Solo un espíritu de tolerancia, lo cual significa respeto por la libertad, hará posible el descubrimiento de los valores de otras maneras de pensar y de otros puntos de vista ajenos a los nuestros.

Ha de haber una comprensión de los verdaderos valores de la vida, pero nunca seremos capaces de transmitir esa comprensión a los demás, a menos que primero lo hayamos realizado en nosotros mismos. Una vez hecho esto, cada movimiento de nuestras vidas revelará algo de la belleza de estos valores.

Todas las virtudes son realmente formas de perfección que representan la germinación de una semilla divina que contiene en sí todo lo que es puro, maravilloso y sublime en el hombre.

Cada una de las virtudes, cualidades, actitudes que caracterizan un modo de vivir que es realmente bello se combina y se funde con las demás, porque todos son aspectos de una totalidad que pertenece a la naturaleza espiritual del hombre.

Todas las verdaderas virtudes surgen libremente de nuestro interior, a partir de una profunda realización y comprensión.

El instinto de la virtud, que puede asumir formas diferentes, está arraigado en un instinto de rectitud, y, en realidad, puede considerarse como la belleza del alma.

## EXTRACTOS DE DATOS:
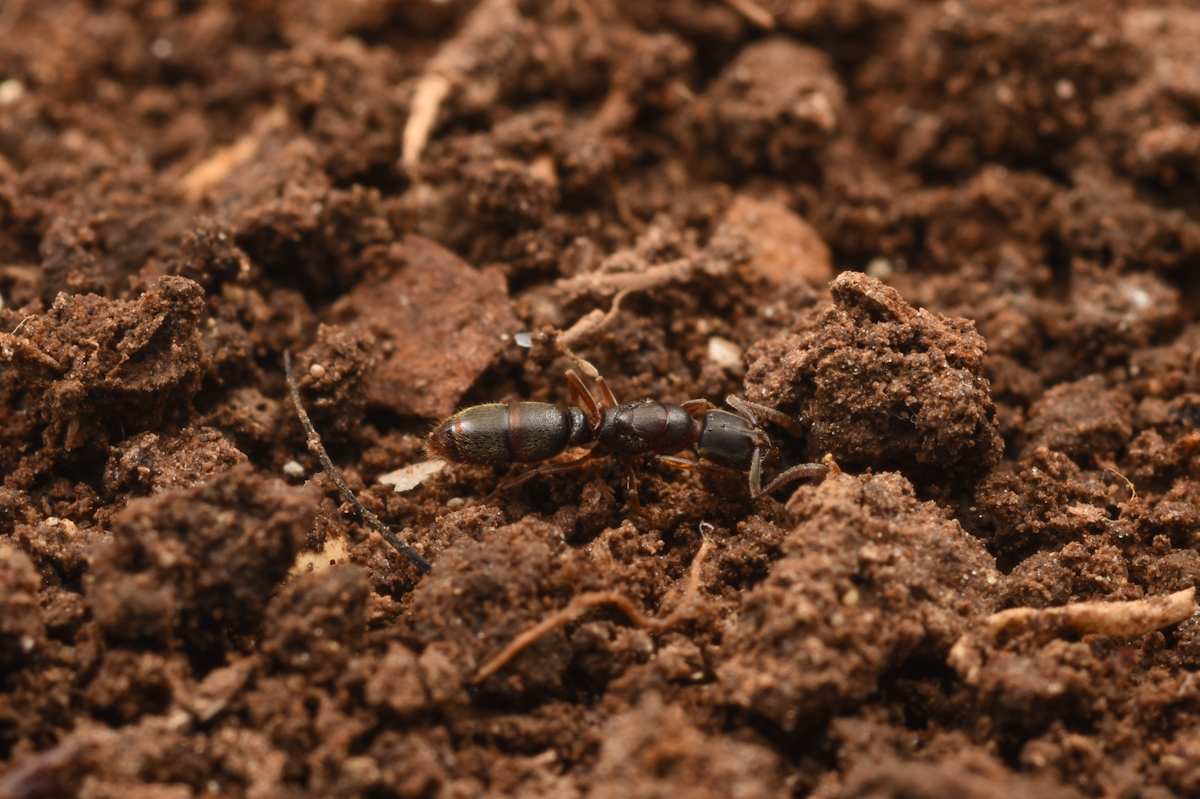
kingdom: Animalia
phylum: Arthropoda
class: Insecta
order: Hymenoptera
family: Formicidae
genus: Ponera
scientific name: Ponera japonica
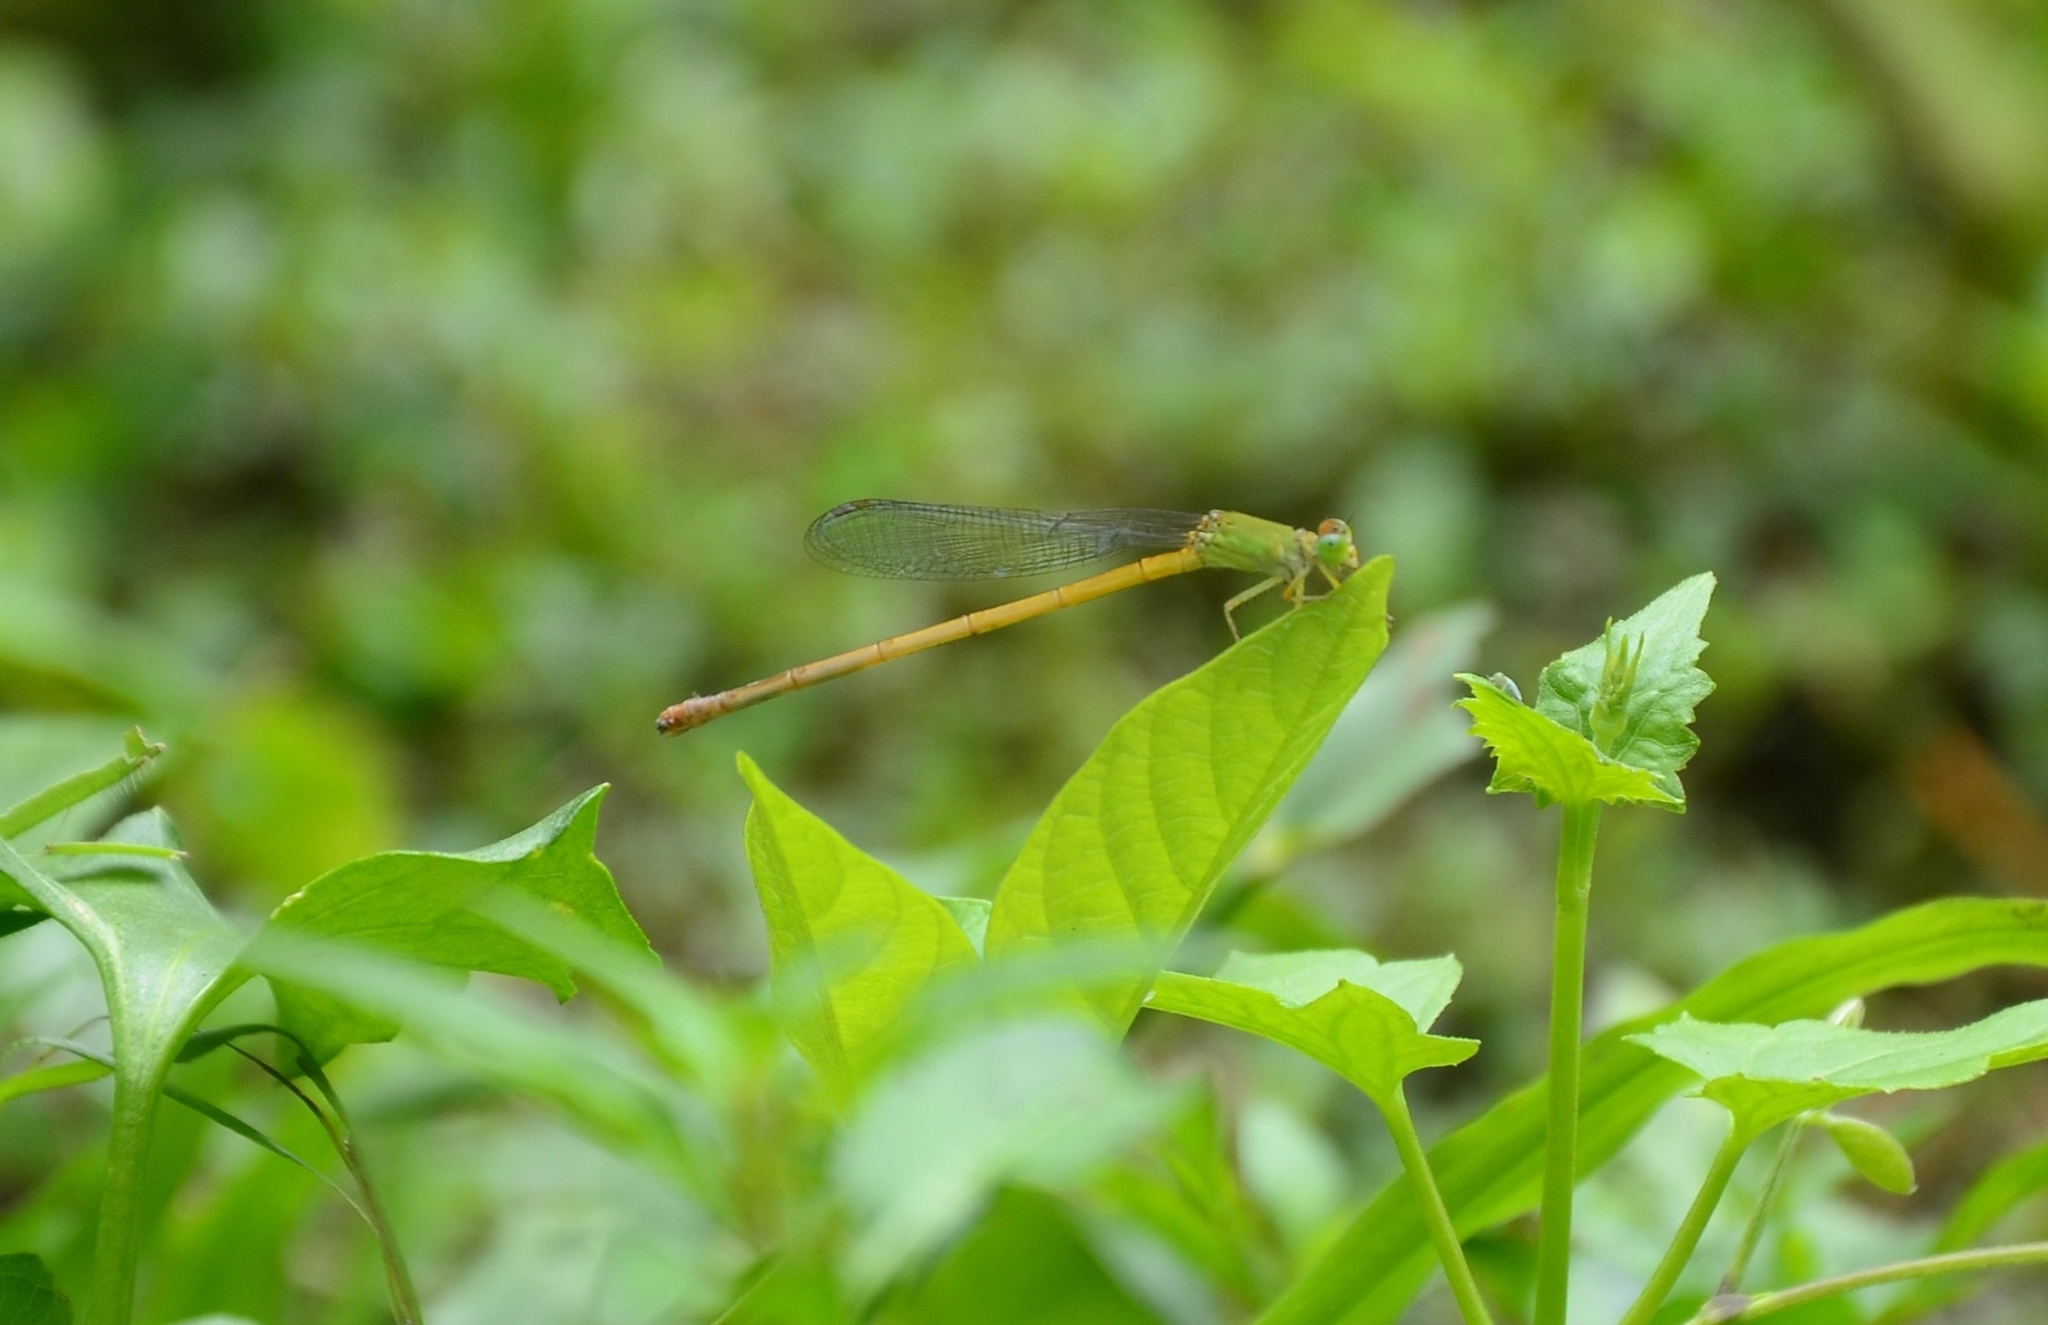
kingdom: Animalia
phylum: Arthropoda
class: Insecta
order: Odonata
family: Coenagrionidae
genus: Ceriagrion
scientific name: Ceriagrion coromandelianum
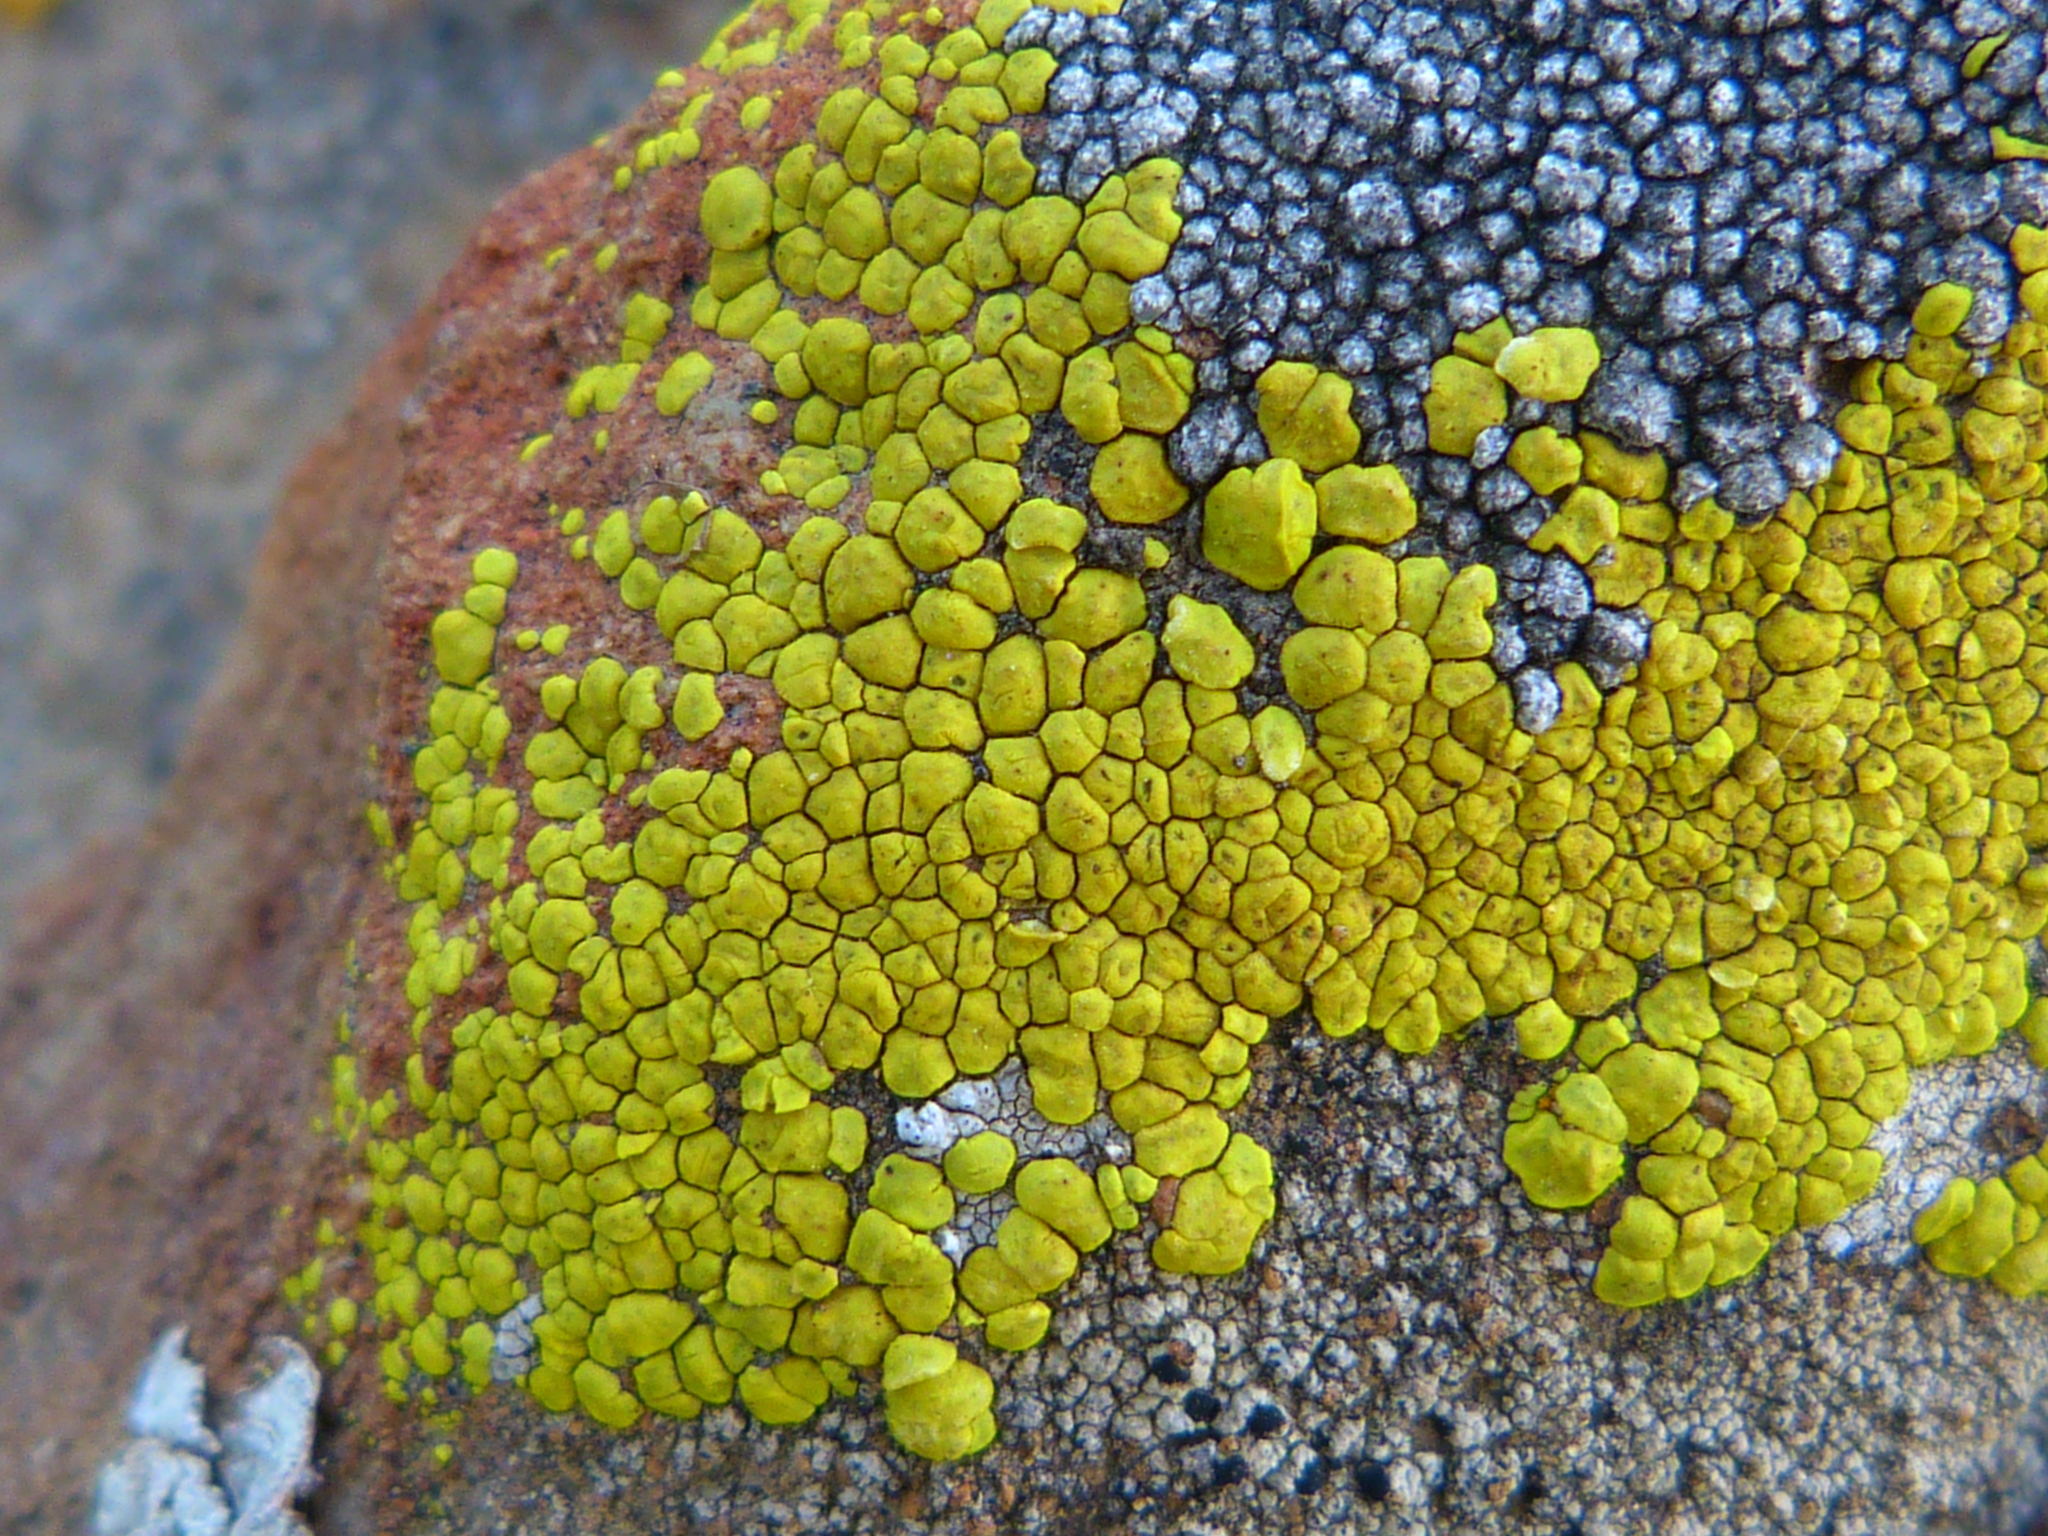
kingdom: Fungi
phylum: Ascomycota
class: Lecanoromycetes
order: Acarosporales
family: Acarosporaceae
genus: Acarospora
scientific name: Acarospora socialis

## QUÉ SE PIDE:
Prosigue el texto sobre las virtudes y los valores de la vida a partir de su última oración.

## RESPUESTA:
La flor de la virtud tiene una raíz espiritual, su naturaleza es siempre una y la misma, pero sus modos de actuar varían según las condiciones o situaciones exigentes.

Solo cuando la virtud se transfiere a la vida es cuando esta se vuelve verdaderamente disciplinada.

Cada virtud es una faceta de perfección. Perfección en la expresión, en las palabras, en los actos, en la conducta, en todo.

La virtud en acción no yerra por exceso ni por defecto. Aquella naturaleza que es incorrupta, conoce por instinto lo que está bien lo mismo en pensamiento que en acción, y obra en consecuencia.

Todas las virtudes son manifestaciones de la perenne belleza del alma.

Cuando el instinto de la virtud o de la rectitud entra en acción, todo lo que uno hace, piensa y siente será justo y bello.